In 2023, Belal published a photo-essay on women's lives and their rights in Syria. Commenting on these images, he highlighted how Syrian women are subject to many kinds of pressures: from social norms, religious frameworks, economic hardship, and the war’s upheaval. He noted that many women had to scale back their working lives, give up certain rights, and prioritise their children’s welfare above their own ambitions. He further pointed out that since the conflict that began in 2011, women in Syria — especially in front-line or displaced settings — have faced increased risks: sexual assault, displacement, detention, domestic violence, child marriage, reduced access to schooling and healthcare.

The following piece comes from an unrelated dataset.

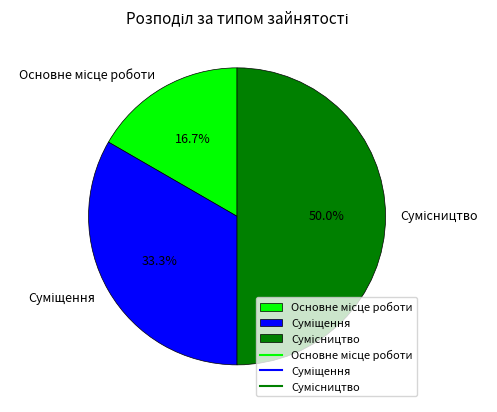

Combined, do Сумісництво and Суміщення account for over 50%?

Yes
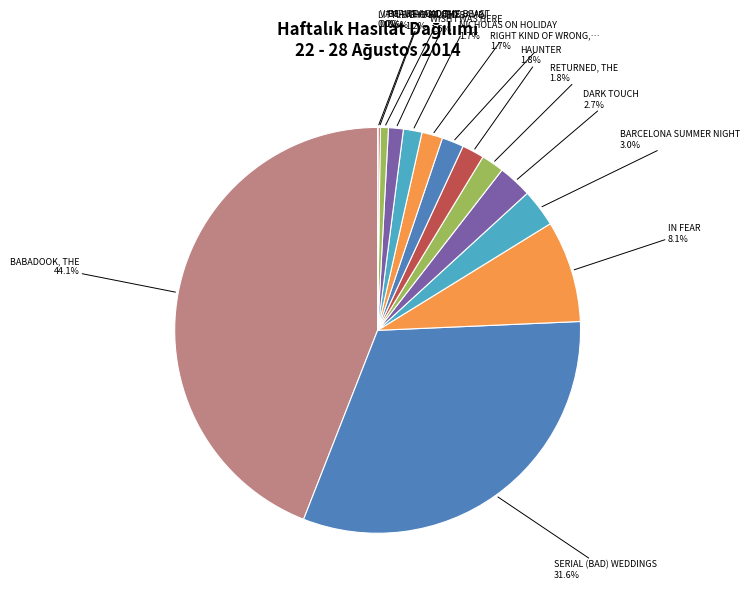

Count the number of slices in the pie.

14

After the 2023 Turkey–Syria earthquake and commissioned by a Swiss Christian NGO, Belal travelled to Aleppo to capture the aftermath of the earthquake through photos, videos and interviews. His work depicts Franciscan monasteries and schools full of people in need of help, and reveals the personal stories of the children and adults who sought shelter there. It provides an insight into everyday life in the aftermath of the disaster.

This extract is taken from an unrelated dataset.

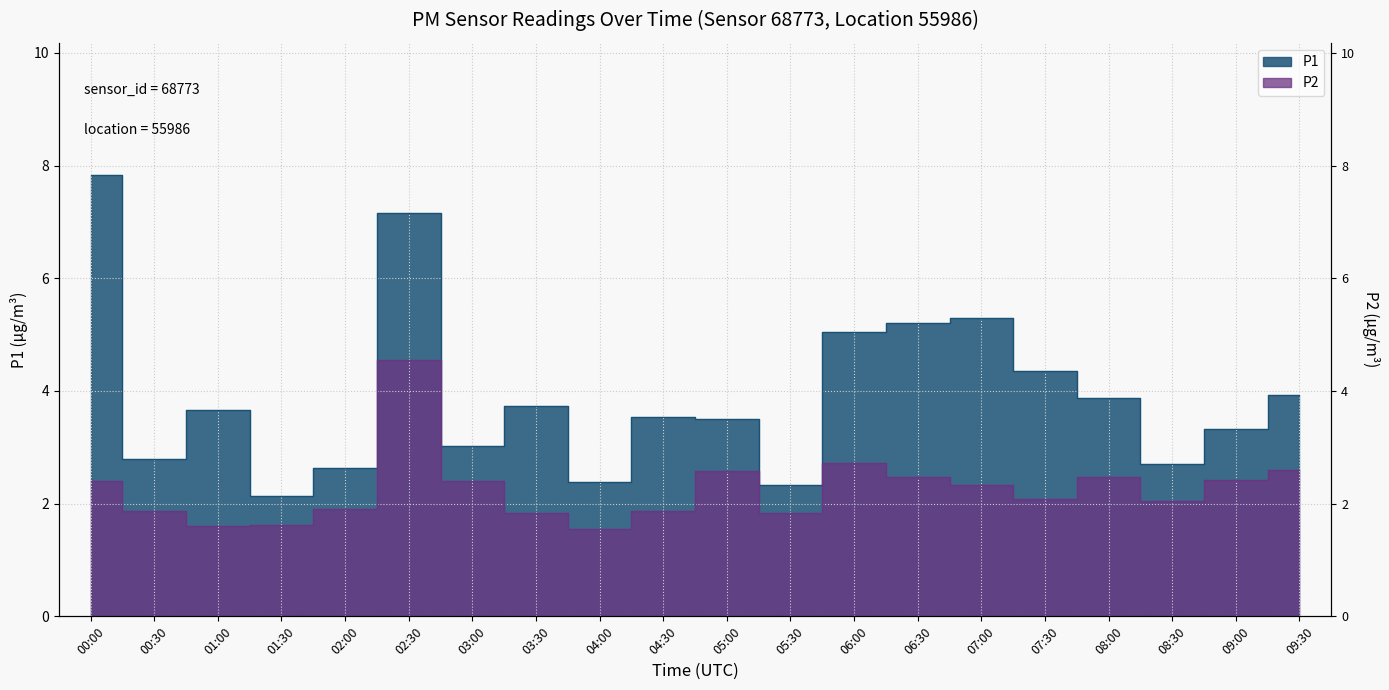

What are all the series names shown in the legend?

P1, P2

After the civil war, Belal has commercially published his photographs and videos online at Getty Images. Among other scenes, these include videos, sometimes taken with the help of an aerial drone, of the traditional Feast of the Cross celebration in the Syrian Christian town of Maaloula, Muslims in the Umayyad Mosque in Damascus performing Eid al-Adha prayers and former prisoners in Sednaya prison celebrating freedom and calling for justice.

Apart from his documentary photography of public life, Belal published two series of pictures showing nude bodies in 2022.

== Exhibitions ==
- Looking For Truth, Dar Al-Nimr, Beirut, July 2018
- Beirut Image Festival, Open Door, Beirut, November 2019
- Connexion Festival Building Bridges, Rome, Italy, December 2019
- Vantage Point Sharjah 8, Sharjah Art Foundation , UAE, August 2020
- Chemistry Of  Feeling, Gulf Photo Plus, UAE, July 2021
- I Feel Longing, Sierre, Switzerland, December 2022
- I Feel Longing, Dar al Mussawir, Beirut, 2023
- Moments Of  Being, Matossian Gallery, Haigazian University, Beirut, Lebanon, September 2023

== Reception ==
Belal belongs to a generation of Syrian photographers who document the country’s transformation from within rather than from exile. His integration of ethnographic perspective with documentary photography has been recognised as contributing to broader understandings of post-war Syrian society. Belal has worked for the Turkish Anadolu Agency, and his images have been published by The Washington Post, the UK-based news organization Middle East Eye, and the French La Croix newspaper, among others. His photo-essays have appeared in international publications including US-based Lens Magazine, Dutch NOOR photo agency, and Swiss Fairpicture non-governmental organization and have been presented in exhibitions in the Middle East and Europe.

In December 2022, Belal was invited to an artistic residence programme resulting in a solo exhibition in Sierre, Switzerland, where he documented scenes from the lives of immigrants from Ukraine, Syria and Afghanistan.